NovelToon NovelToon
ANTARA CINTA DAN DENDAM

ANTARA CINTA DAN DENDAM

Status: sedang berlangsung
Genre:Mafia / Balas Dendam / Misteri Kasus yang Tak Terpecahkan
Popularitas:2.1k
Nilai: 5
Nama Author: my name si phoo

Sania, seorang dokter spesialis forensik, merasakan hancur saat calon suaminya, Adam, seorang aktor terkenal, meninggal misterius sebelum pernikahan mereka. Polisi menyatakan Adam tewas karena jatuh dari apartemen dalam keadaan mabuk, namun Sania tidak percaya. Setelah melakukan otopsi, ia menemukan bukti suntikan narkotika dan bekas operasi di perut Adam. Menyadari ini adalah pembunuhan, Sania menelusuri jejak pelaku hingga menemukan mafia kejam bernama Salvatore. Untuk menghadapi Salvatore, Sania harus mengoperasi wajahnya dan setelah itu ia berpura-pura lemah dan pingsan di depan mobilnya, membuat Salvatore membawanya ke apartemen. Namun lama-kelamaan Salvatore justru jatuh hati pada Sania, tanpa mengetahui kecerdikan dan tekadnya.
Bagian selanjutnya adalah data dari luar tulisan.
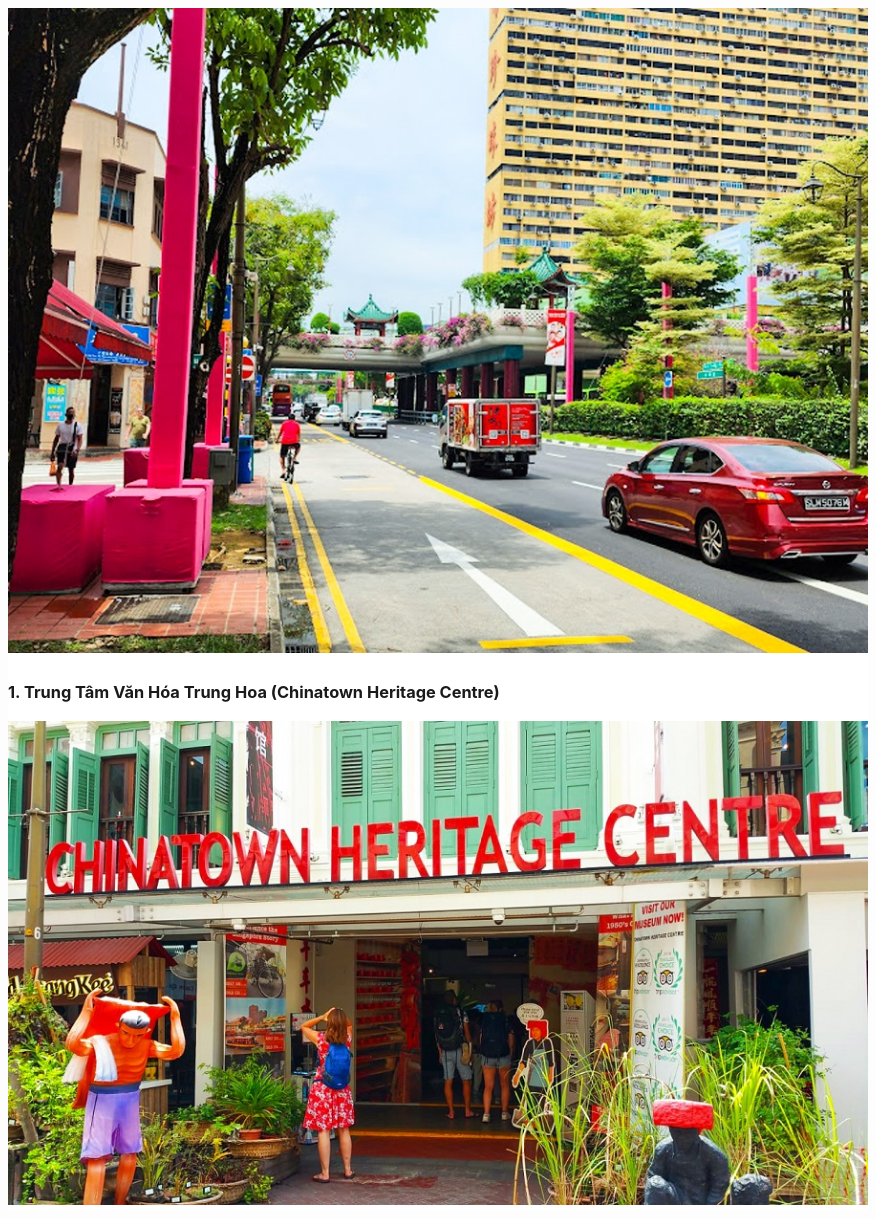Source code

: ![Chinatown Singapore ngày thường](/images/chinatown-singapore-ngay-thuong.jpg)

### 1. Trung Tâm Văn Hóa Trung Hoa (Chinatown Heritage Centre)

![Chinatown Heritage Centre – Văn hóa Trung Hoa](/images/Chinatown-heritage-center-artleisureliving.jpg)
Karya ini diterbitkan atas izin NovelToon my name si phoo, isi konten hanyalah pandangan pribadi pembuatnya, tidak mewakili NovelToon sendiri

Bab 16

Papa Erwin memanggil Bima yang baru saja memberikan obat kepada Sania.

"Iya, Pak. Ada apa?" tanya Bima.

"Bim, lebih baik kamu nikahi Sania. Dan setelah itu pergilah yang jauh." jawab Papa Erwin.

Bima terdiam sejenak saat mendengar perkataan dari Papa Erwin.

Sania yang ikut mendengarnya, langsung bangkit dari tempat tidur.

Bima bangkit dari duduknya dan memapah Sania yang masih lemas.

"Kita akan melakukannya, San. Demi keselamatanmu,” ucap Bima dengan nada tenang.

Sania mengangguk pelan, matanya masih berkaca-kaca, namun ada secercah harapan di dalamnya.

Papa Erwin menatap kedua anak muda itu, wajahnya campur aduk antara lega dan cemas.

Malam itu juga mereka melakukan pernikahan sederhana.

Penghulu kepercayaan Papa Erwin telah datang dan duduk di hadapan mereka.

"Sania, apakah kamu sudah siap?" tanya Bima.

Sania menganggukkan kepalanya sambil tangannya menggenggam tangan Bima.

Bima menghela nafas panjang dan langsung menjabat tangan Penghulu.

"Saya terima nikahnya Sania Erwin binti Erwin dengan mas kawin berupa uang sebesar sepuluh juta dibayar tunai." ucap Bima dengan sekali tarikan nafasnya.

"Bagaimana saksi?"

"SAH!"

Papa Erwin memberikan doa restu untuk mereka berdua.

Setelah acara selesai, Papa meminta agar lekas pergi jauh.

Bima menganggukkan kepalanya dan sebelum ia pergi.

Ia mengirimkan email kepada Salvatore dimana ia mengundurkan diri sebagai dokter di laboratorium miliknya.

Subjek: Pengunduran Diri dari Laboratorium

Tuan Salvatore yang terhormat,

Dengan ini saya, Dr. Bima, mengundurkan diri dari posisi saya di laboratorium milik Anda, terhitung mulai hari ini. Alasan pengunduran diri ini bersifat pribadi dan tidak dapat ditunda. Saya telah menyelesaikan semua tanggung jawab medis dan administrasi yang ada, dan memastikan semua data yang menjadi tanggung jawab saya telah diamankan.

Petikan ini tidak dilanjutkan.